▶ **Things to do**
**a)** Do these statements agree with the Mauritius tax article? Answer yes or no for each, quoting the deciding words of the article.
(i) Companies registering in Mauritius need at least three directors resident in the country.
(ii) Companies must keep their accounting records at their registered office in Mauritius.
(iii) The minister called the allegations about shell companies "false and baseless."
**b)** Answer these from the Mauritius tax article:
(i) Who spoke to Parliament about the allegations?
(ii) Where must companies have their statutory financial statements audited?
(iii) Whose standards has Mauritius been rated as compliant with?
**c)** Pick up the Mauritius tax article after its final sentence and keep writing it.

▶ **Extract to read**
= Beginning of Section =

Global Business Tax Planning - Mauritius


Mauritius as Tax Heaven

(10 May2023)

 Mauritian Financial Services Minister Mahen Kumar Seeruttun has told the nation's Parliament that Hindenburg Research's allegations of the presence of 'shell' companies in the Island nation are 'false and baseless' and that Mauritius was in compliance with OECD-mandated tax rules.

Listing out the requirements for companies registering in Mauritius, the minister said they first have to carry out their core income-generating activities in or from the country. They must be managed and controlled from Mauritius, have at least two directors resident in Mauritius, maintain at all times their principal bank account in the country, keep and maintain at all times their accounting records at their registered office in Mauritius and prepare their statutory financial statements and cause those financial statements to be audited in Mauritius.

With respect to the allegation of Mauritius being a tax haven, I wish to inform the House that Mauritius strictly complies with the international best practices and has been rated as compliant with the Organisation for Economic Cooperation and Development OECD standards," the Mauritian minister told the Parliament.

= End of Section =

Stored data
= Beginning of Section =

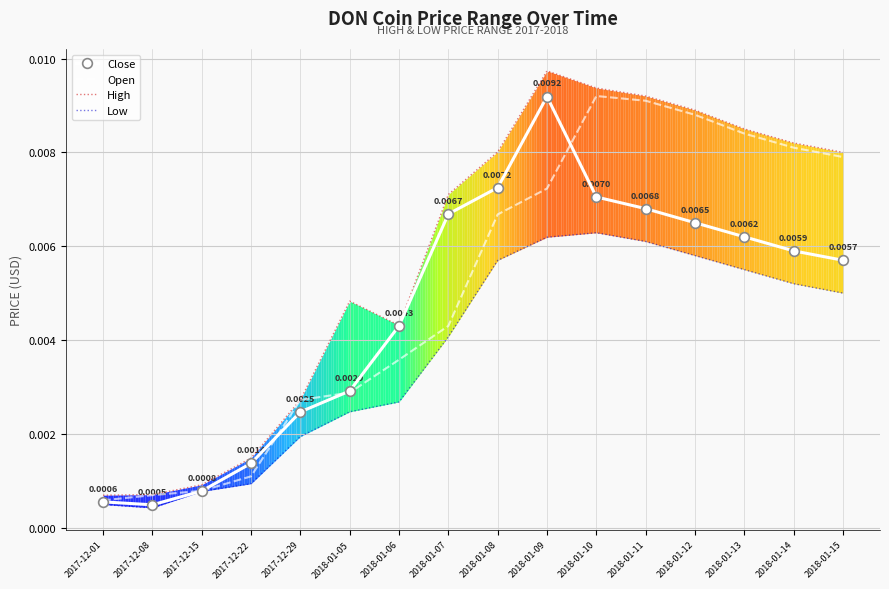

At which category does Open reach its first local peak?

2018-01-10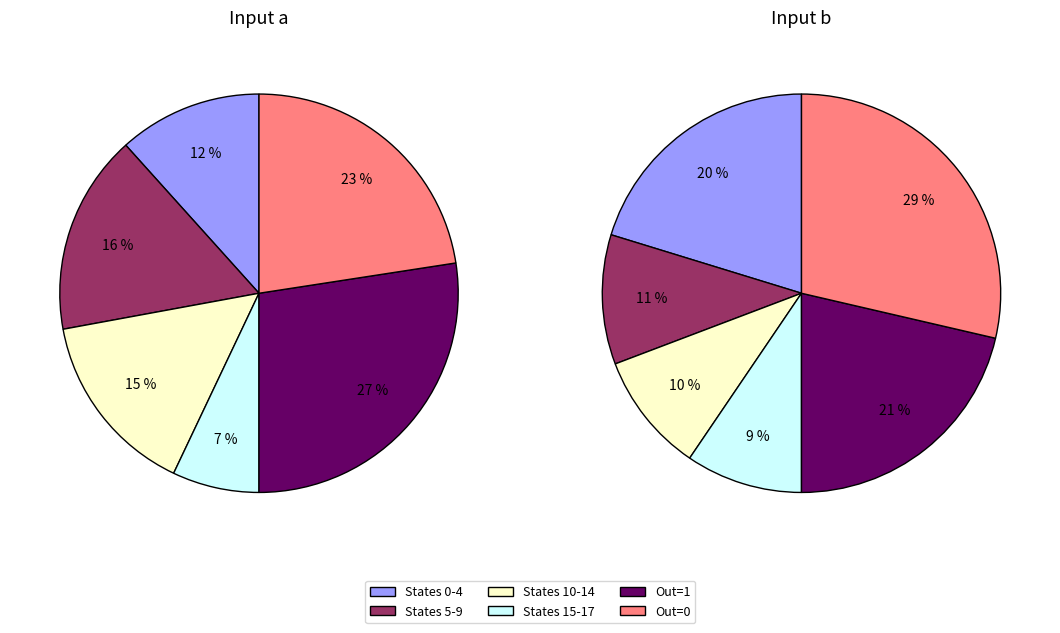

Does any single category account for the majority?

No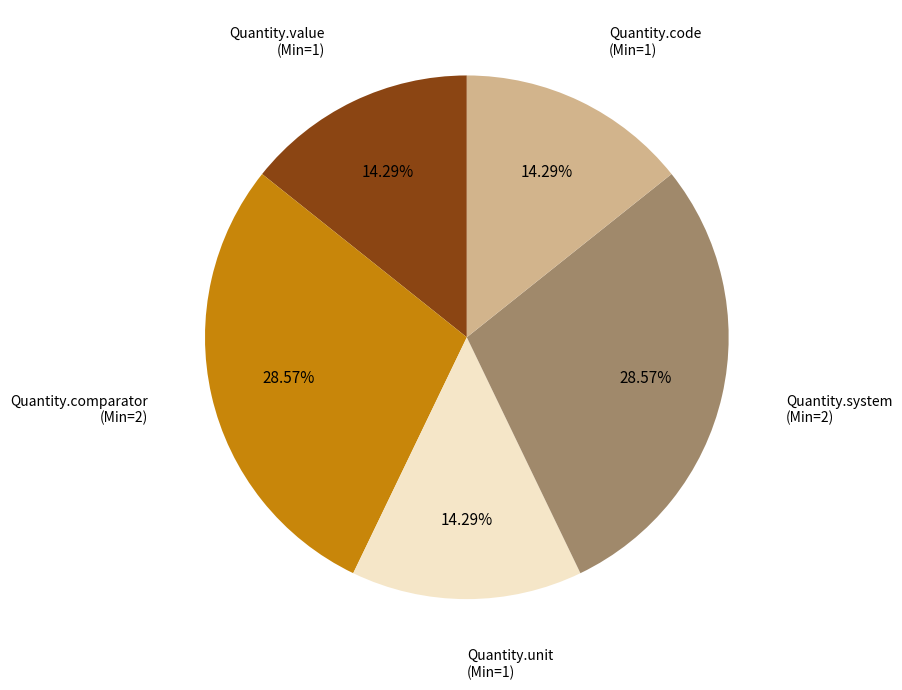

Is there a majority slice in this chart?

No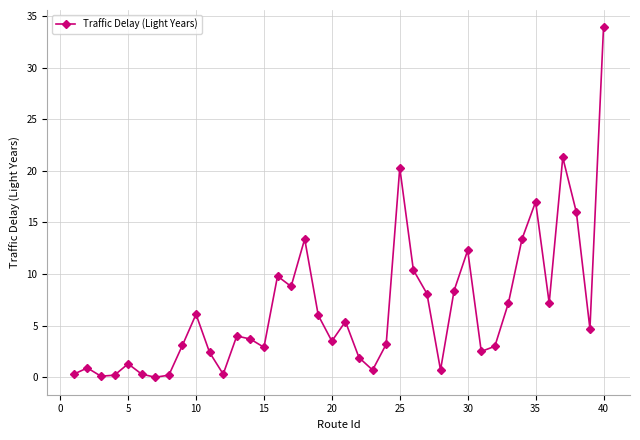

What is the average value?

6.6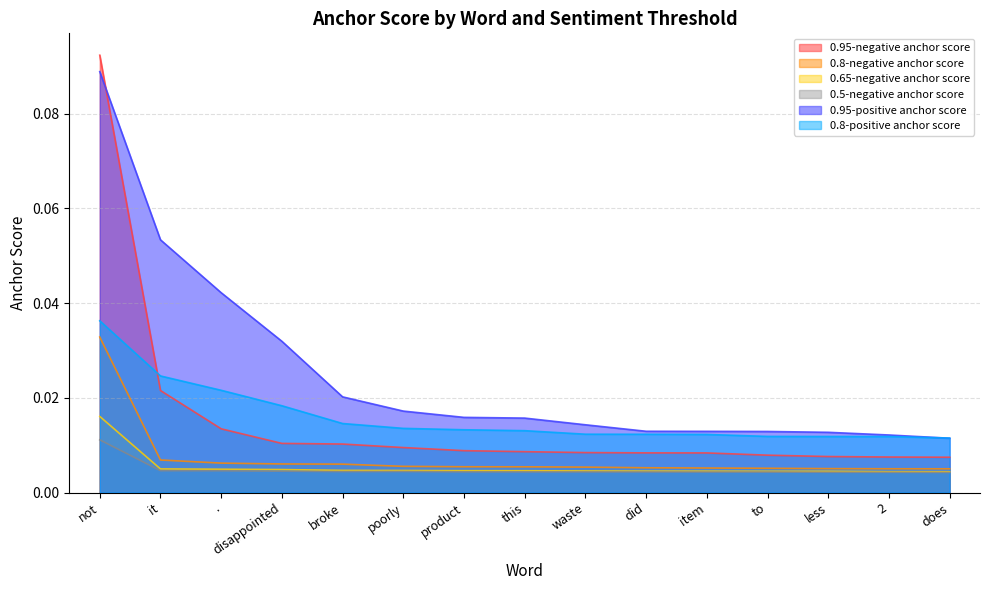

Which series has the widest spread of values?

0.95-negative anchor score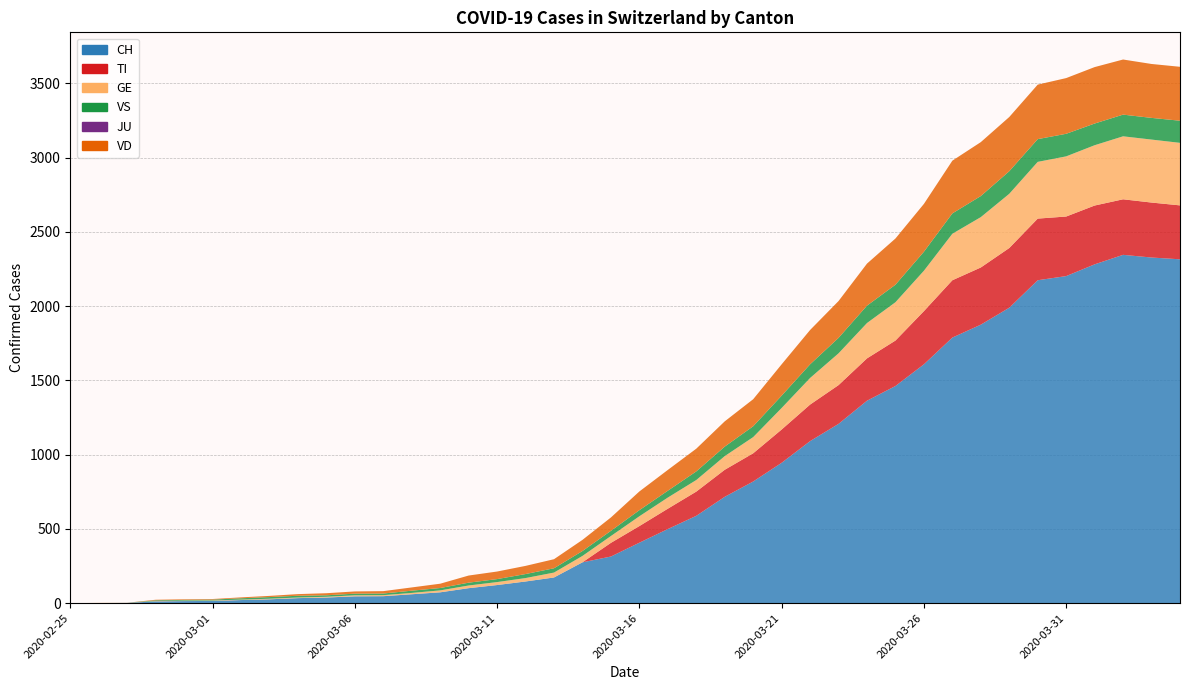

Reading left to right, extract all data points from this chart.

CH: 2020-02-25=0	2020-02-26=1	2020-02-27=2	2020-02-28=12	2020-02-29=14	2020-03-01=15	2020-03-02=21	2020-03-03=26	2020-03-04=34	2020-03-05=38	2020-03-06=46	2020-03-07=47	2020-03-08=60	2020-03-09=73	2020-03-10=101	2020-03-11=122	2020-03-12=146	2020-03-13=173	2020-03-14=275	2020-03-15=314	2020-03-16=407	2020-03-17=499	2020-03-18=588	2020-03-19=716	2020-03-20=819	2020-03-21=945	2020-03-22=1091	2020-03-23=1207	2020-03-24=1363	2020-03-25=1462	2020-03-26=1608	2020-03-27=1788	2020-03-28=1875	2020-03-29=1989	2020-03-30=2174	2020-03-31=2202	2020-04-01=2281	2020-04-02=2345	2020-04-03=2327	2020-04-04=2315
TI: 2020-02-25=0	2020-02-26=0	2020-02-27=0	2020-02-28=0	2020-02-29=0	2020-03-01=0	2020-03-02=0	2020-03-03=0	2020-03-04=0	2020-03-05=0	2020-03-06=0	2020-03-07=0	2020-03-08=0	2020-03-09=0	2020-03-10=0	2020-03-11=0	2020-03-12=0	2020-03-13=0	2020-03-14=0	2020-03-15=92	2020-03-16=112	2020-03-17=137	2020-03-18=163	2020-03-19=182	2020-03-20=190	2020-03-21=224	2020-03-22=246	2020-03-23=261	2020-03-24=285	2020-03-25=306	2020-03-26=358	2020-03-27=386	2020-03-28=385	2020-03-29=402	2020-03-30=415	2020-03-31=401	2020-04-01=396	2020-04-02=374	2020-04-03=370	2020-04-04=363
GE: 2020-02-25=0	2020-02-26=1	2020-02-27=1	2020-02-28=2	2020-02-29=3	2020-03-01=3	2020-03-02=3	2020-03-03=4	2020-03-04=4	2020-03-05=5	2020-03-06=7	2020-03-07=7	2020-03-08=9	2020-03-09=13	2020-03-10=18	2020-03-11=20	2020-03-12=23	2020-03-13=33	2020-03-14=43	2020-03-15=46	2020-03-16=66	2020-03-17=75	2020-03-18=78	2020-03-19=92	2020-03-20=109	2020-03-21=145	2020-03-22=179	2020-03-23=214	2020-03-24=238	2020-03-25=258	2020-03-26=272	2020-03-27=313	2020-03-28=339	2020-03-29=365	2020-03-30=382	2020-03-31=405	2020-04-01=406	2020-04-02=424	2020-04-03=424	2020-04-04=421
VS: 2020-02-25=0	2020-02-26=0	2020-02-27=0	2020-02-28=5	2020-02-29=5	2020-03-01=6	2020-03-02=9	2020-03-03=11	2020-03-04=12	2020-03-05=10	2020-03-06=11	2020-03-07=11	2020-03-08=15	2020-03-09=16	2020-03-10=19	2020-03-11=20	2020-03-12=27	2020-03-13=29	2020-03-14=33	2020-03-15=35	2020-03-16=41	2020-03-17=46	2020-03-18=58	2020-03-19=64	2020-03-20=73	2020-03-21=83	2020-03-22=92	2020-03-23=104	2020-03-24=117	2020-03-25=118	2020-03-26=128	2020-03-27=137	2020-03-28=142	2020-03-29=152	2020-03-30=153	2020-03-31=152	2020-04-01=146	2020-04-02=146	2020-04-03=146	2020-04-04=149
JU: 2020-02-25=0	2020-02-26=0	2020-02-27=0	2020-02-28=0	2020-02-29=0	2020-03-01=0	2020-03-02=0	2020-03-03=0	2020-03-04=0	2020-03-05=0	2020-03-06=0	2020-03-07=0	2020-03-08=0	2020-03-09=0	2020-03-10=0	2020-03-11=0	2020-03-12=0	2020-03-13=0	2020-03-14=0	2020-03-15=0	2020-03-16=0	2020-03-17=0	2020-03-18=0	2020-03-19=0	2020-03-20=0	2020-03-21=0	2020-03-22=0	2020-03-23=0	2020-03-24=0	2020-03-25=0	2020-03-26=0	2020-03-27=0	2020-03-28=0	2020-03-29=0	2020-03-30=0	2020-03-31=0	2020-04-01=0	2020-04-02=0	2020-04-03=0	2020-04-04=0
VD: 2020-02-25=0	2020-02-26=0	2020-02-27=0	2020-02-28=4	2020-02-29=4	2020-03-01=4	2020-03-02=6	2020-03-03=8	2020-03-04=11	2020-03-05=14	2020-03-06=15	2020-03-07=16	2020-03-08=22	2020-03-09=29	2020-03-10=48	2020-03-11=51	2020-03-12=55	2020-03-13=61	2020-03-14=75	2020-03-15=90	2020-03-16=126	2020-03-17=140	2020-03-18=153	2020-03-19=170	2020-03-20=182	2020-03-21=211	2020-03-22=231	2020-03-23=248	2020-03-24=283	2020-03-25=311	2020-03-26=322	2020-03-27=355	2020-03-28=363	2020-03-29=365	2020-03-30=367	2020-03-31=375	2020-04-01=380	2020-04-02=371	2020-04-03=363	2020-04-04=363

= End of Section =

▶ **Answers to this exercise**
**a)**
(i) No: "have at least two directors resident in Mauritius"
(ii) Yes: "keep and maintain at all times their accounting records at their registered office in Mauritius"
(iii) Yes: "allegations of the presence of 'shell' companies in the Island nation are 'false and baseless'"

**b)**
(i) Mauritian Financial Services Minister Mahen Kumar Seeruttun
(ii) In Mauritius
(iii) The Organisation for Economic Cooperation and Development (OECD)

**c)**
Since 2018, Mauritius has reformed its global business framework and tax regime with a view to removing harmful tax practices. "As per the peer review conducted by the OECD is satisfied that Mauritius does not have any harmful features in its tax regimes, thus recognizing Mauritius as a well-regulated, transparent and compliant jurisdiction," he said.

As from 01 July 2021, grandfathered companies holding Category 1 Global Business Licences will be converted into Global Business Licence companies (GBL) and companies holding Category 2 Global Business Licences will cease to exist. Prior to 01 July 2021, grandfathered GBC 2 companies can either be converted into GBL or Authorised Companies. 

In order to maintain their GBL licences, GBL companies will have to adhere to the new substance requirements such as carrying out their core income generating activities (“CIGA”) in or from Mauritius. 

The deemed 80% foreign tax credit will no longer be available. An 80% exemption on specific types of income including foreign dividend and interest, subject to meeting prescribed conditions, is now available. Other types of income, e.g. management fees and service fees will now be taxable at 15%. 

Post the grandfathering period, income flows between GBL companies will no longer be considered as foreign source income. Therefore, income which were previously exempt from tax may now become taxable in Mauritius.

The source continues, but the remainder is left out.